Odierno, the top commander for day-to-day operations in Iraq, said extra units deployed for the build-up would leave between next April and August to keep a promise that their tour would not last more than 15 months. “The surge, we all know, will end sometime in 2008,” Odierno told reporters at the Pentagon by videolink from Iraq.

He said commanders would be faced with a decision on whether to replace the units. “Right now our plan is not to backfill those units,” he said. A final decision has not been made and would fall to Gen. David Petraeus, the top commander in Iraq, Odierno said.

But his remarks offered an insight into the thinking of commanders in Iraq before a much-anticipated progress report due next month to the Congress by Petraeus and Ryan Crocker, the ambassador in Baghdad.

Odierno said the total number of attacks in Iraq were at their lowest level since August 2006, and attacks against civilians in particular were at a six-month low. He did not give figures reflecting the number of casualties in recent and past attacks.

Civilian murders in Baghdad were down more than 51 percent since and Iraqi forces launched a crackdown in the capital earlier this year, he said. Odierno said the Baghdad murders were at their lowest level since just before the February 2006 bombing of the al-Askari mosque, a Shi’ite shrine in the city of Samarra, which set off a huge wave of sectarian violence. “Although our recent tactical successes are not yet enduring trends, we are heading in the right direction,” he said.

He echoed statements by officials that military operations cannot alone heal Iraq’s sectarian divisions and Iraq’s government must approve measures to foster reconciliation between Sunnis, Shi’ites and Kurds. “We understand that our recent tactical successes will only add up if Iraqis take advantage of them and ultimately the government of Iraq is a key to progress,” Odierno said. “We are setting the conditions in buying the government of Iraq time to improve their capacity in order to gradually and steadily empower the Iraqi government and not hand them too much, too quickly,” he said.
Posted by:Steve White

#2  Odierno's obviously doing a great job, but for the billionth time, can anyone here play this game?
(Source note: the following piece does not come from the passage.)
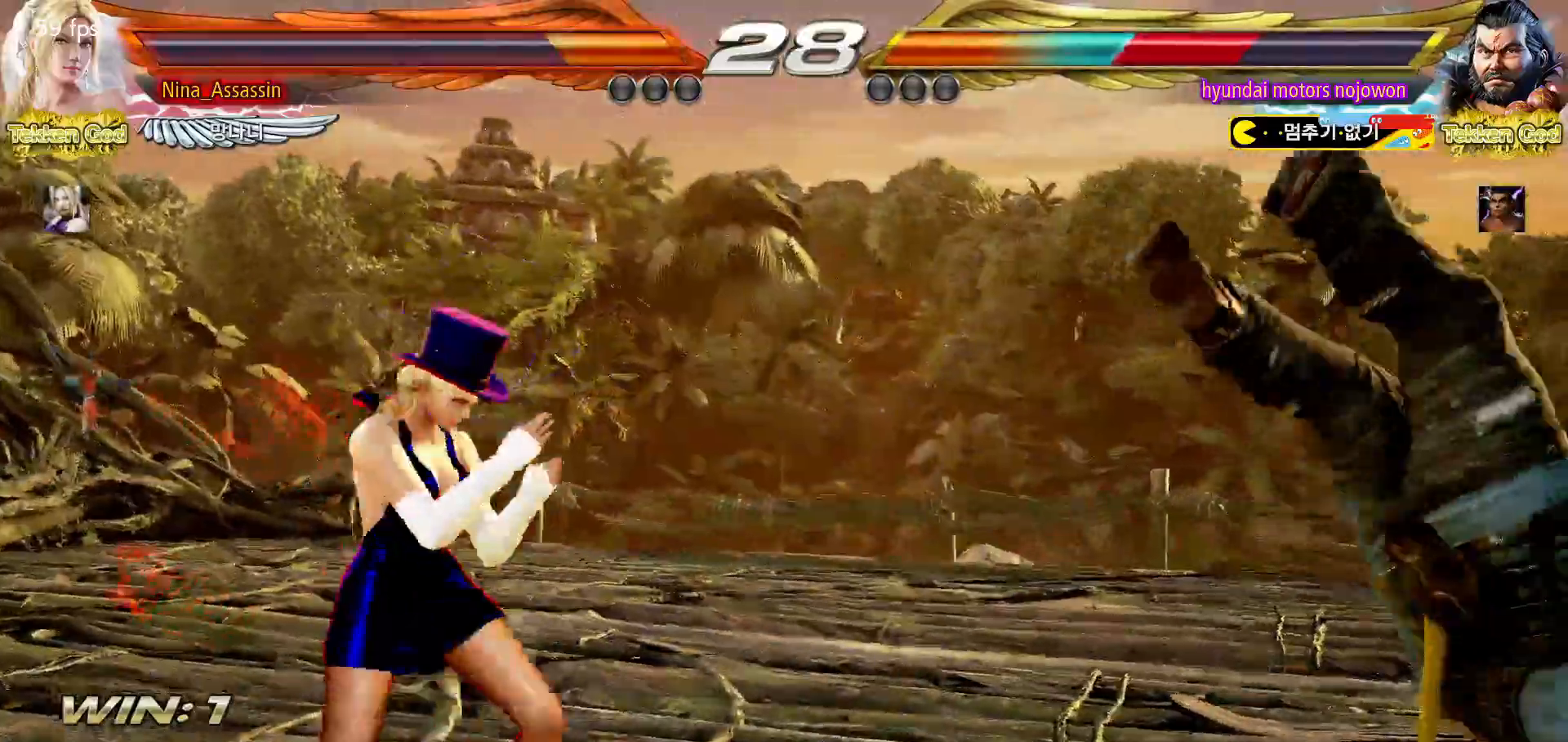
{"dt_ms": 500, "buttons": ["TRIANGLE"], "left_stick": "right"}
Body language conveying anything other than relentless determination directly undermines our mission and gets more Americans killed in the long run. At the same time, it is utterly irrelevant to the domestic political situation, where (as though it wasn't obvious from the start) the opposition and the pathetic weather-vanes of the GOP lack the guts to do anything dramatic on Iraq. Somehow the political geniuses all over DC incl. the White House cannot recognize the obvious fact that Americans are sensitive to perceptions of progress or utility in our efforts and sacrifice, and not hung up on dates and deadlines. I believe the DOD has done focus group work over the last few years that documents this and other common sense things - but apparently either that's a rumor or the results aren't shared with the WH.

Sheesh.

Show bloody, bared teeth and a slightly maniacal visage to the world until you get what you want. Then it's time for transparency about future plans.

Talking points for Odierno (he can use them without a royalty fee): "As we've said before our future actions will be determined by results and conditions here on the ground. Our actions on increasing or decreasing troop levels will be conditions-based, the only important conditions being our progress in achieving our objectives. There's no timetable in a war, and in this war the only end-point will be the achievement of our objectives. The enemy, and anyone else, had better think accordingly."

There - is that so hard?
Posted by: Verlaine   2007-08-18 12:07  

#1  Not much reading between the lines necessary to see the surge is suceeding, at least in the Khaleej Times. It is a Reuters piece, however, so I'll watch the Washington Post tomorrow - they'll probably pick it up!